Debe asegurarse a los ciudadanos el derecho a la protección de la salud y la posibilidad de alcanzar la equidad en salud, lo que significa que las personas puedan desarrollar su máximo potencial de salud independientemente de su posición social, enfermedad u otras circunstancias.
La equidad en salud implica que los recursos sean asignados según la necesidad, satisfaciendo las necesidades de salud de todos los ciudadanos. El derecho de los usuarios a la asistencia sanitaria, mediante el cual se concreta el derecho a la protección de la salud, se erige como un derecho acreedor. Así, se establece una igualdad de acceso a la asistencia sanitaria. Es esta una obligación de asegurar a todos los ciudadanos y, en especial, a los más débiles, a los más vulnerables y a los más desprovistos, la accesibilidad a las prestaciones diagnósticas y terapéuticas necesarias, así como a una asistencia de óptima calidad.

▸ **PREGUNTAS PARA RESPONDER**
**A.** En el fragmento sobre la equidad en salud, ¿con qué criterio deben asignarse los recursos?
**B.** Escribe una continuación del fragmento sobre la equidad en salud a partir de su última oración.

▸ **INFORMACIÓN PROPORCIONADA**
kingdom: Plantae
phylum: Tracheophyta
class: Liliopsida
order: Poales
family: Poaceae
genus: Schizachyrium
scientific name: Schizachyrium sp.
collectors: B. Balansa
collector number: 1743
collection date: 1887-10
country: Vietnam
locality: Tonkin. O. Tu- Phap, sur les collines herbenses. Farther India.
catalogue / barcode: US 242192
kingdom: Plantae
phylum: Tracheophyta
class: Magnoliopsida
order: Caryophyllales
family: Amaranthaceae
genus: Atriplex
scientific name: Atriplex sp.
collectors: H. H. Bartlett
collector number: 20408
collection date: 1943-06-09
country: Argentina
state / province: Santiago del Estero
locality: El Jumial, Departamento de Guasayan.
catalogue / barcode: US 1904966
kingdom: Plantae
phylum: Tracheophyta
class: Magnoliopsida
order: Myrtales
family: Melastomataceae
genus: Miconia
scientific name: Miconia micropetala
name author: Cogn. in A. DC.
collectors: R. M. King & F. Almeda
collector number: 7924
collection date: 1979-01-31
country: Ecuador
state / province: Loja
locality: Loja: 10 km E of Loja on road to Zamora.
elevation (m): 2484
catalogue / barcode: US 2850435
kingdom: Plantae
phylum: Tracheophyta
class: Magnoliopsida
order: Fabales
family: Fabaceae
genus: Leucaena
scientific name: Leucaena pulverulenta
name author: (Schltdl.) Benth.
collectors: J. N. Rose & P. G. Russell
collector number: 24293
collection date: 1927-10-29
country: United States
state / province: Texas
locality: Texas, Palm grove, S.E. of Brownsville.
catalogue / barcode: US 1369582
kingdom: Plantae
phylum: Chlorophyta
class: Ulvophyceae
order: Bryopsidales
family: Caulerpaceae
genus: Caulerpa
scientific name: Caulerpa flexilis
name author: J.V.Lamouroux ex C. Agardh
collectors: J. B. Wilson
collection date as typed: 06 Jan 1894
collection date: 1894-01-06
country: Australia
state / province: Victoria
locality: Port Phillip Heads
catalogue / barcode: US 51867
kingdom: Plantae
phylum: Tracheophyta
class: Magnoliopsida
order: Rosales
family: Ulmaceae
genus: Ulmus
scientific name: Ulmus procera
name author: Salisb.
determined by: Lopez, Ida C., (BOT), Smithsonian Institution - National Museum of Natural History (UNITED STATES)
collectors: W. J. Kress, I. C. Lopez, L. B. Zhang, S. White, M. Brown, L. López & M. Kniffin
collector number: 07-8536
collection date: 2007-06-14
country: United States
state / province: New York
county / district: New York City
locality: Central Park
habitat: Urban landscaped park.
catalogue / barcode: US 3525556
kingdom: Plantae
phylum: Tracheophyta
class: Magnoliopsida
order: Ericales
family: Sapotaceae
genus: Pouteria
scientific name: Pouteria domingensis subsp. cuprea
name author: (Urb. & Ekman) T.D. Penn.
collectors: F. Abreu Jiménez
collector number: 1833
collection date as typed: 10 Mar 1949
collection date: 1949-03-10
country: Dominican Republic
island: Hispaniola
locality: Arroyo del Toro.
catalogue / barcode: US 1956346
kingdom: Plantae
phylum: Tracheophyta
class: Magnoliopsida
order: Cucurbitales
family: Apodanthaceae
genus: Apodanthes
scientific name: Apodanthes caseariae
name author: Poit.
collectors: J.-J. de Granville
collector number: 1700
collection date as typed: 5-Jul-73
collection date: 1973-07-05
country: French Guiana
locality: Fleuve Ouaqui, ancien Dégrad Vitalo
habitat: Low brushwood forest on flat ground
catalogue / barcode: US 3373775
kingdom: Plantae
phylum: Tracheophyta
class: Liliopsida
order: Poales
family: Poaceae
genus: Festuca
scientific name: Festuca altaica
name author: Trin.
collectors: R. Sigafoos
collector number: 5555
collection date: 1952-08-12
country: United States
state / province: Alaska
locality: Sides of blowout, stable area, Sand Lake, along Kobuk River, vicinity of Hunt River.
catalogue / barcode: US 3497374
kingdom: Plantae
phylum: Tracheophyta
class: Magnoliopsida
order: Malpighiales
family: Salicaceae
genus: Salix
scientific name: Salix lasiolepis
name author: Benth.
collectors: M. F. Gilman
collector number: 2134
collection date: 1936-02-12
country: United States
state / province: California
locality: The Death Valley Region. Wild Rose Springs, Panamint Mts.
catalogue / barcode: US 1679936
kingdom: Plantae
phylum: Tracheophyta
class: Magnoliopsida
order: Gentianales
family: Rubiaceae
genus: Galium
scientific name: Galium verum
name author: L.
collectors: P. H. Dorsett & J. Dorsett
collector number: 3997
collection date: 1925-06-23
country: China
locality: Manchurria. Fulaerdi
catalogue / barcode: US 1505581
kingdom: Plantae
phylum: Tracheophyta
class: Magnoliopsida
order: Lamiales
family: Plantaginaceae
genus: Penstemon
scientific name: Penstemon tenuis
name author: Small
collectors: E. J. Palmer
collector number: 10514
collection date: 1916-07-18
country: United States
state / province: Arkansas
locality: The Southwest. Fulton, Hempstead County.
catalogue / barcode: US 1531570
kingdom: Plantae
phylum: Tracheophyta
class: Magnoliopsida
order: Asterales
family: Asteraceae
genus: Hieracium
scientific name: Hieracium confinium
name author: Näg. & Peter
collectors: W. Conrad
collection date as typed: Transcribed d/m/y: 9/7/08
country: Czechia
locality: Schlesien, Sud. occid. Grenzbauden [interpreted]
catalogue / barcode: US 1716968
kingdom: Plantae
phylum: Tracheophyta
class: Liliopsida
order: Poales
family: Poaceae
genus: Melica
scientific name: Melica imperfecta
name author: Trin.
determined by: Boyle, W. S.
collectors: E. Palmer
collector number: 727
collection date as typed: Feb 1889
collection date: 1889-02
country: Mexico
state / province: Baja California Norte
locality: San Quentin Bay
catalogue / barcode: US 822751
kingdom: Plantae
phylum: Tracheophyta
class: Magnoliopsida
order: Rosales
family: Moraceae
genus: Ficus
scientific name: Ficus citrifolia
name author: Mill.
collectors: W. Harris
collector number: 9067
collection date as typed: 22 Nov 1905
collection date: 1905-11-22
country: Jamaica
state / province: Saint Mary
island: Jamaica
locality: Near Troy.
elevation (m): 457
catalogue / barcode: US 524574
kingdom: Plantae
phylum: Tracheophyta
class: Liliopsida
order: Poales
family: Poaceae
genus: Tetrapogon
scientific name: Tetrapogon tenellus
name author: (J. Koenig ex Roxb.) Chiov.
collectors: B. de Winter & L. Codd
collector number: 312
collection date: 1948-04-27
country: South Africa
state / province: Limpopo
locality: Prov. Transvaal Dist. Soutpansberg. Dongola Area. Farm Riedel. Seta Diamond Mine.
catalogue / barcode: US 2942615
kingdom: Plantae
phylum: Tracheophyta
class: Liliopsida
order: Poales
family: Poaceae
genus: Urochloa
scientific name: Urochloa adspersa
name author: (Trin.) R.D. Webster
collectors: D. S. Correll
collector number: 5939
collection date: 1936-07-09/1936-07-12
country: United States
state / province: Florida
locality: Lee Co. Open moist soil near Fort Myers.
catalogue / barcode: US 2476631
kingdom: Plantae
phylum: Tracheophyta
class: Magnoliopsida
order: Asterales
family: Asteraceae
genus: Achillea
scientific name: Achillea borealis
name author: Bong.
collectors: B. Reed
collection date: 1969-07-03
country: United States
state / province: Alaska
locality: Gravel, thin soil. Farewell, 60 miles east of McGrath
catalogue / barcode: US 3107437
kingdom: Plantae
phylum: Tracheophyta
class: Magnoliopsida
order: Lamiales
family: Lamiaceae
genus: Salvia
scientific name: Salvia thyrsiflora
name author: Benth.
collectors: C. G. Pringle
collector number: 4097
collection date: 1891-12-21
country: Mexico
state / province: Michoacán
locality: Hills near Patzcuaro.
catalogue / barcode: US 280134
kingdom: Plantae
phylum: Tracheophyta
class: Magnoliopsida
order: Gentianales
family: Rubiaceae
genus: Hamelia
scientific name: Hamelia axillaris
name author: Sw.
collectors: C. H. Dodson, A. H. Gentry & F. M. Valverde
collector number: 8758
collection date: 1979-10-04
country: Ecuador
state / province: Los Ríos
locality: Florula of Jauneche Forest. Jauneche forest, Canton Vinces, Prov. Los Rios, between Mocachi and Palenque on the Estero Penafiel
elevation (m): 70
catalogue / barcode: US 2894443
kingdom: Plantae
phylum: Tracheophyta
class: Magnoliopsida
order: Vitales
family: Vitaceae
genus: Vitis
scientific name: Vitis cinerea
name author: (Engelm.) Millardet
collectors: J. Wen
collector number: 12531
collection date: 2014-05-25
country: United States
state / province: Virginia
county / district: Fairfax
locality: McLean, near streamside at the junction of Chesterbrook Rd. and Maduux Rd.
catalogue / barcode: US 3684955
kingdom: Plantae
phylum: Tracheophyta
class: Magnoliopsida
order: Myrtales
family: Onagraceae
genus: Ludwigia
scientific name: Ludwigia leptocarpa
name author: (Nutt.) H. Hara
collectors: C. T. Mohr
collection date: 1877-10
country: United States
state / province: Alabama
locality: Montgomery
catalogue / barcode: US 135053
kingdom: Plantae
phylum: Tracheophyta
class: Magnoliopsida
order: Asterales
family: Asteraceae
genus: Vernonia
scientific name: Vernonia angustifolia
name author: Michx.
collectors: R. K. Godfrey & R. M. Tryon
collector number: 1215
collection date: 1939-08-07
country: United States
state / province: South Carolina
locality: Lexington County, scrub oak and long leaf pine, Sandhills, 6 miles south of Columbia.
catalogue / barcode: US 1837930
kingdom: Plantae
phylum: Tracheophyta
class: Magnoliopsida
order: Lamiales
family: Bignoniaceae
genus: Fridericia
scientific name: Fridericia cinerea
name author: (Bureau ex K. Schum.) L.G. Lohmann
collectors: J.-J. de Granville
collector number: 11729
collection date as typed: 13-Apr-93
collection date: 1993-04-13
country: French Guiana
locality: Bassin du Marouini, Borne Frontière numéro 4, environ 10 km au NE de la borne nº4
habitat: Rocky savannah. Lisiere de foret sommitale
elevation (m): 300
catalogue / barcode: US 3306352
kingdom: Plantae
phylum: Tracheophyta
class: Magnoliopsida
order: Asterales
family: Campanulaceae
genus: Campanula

▸ **RESPUESTAS ESCRITAS**
**A.** Según la necesidad.

**B.**
Cuando la salud se deteriora llega la hora de la verdad, a fin de ver concretado en los hechos el derecho reconocido. Así, la asistencia sanitaria de calidad, oportuna, apropiada y necesaria a las circunstancias del caso, materializa el respeto al derecho a la protección de la salud y del principio ético de equidad en la esfera sanitaria.
La preocupación por la equidad en salud subraya el hecho de que la salud no es un simple problema individual relacionado con la carga biológica y el comportamiento, sino que, ante todo, depende de las circunstancias sociales y de una amplia gama de políticas públicas. Este derecho debe ser de alcance universal en todo el Estado. No cabe sostener la existencia de diversos grados de atención conforme a las particularidades del caso, al coste de la enfermedad o a la ubicación del sujeto en el plano social o geográfico. Por tanto, la obligación de los medios económicos suficientes, para el tratamiento del paciente se revela como un principio absoluto, afirmado en el beneficio del individuo.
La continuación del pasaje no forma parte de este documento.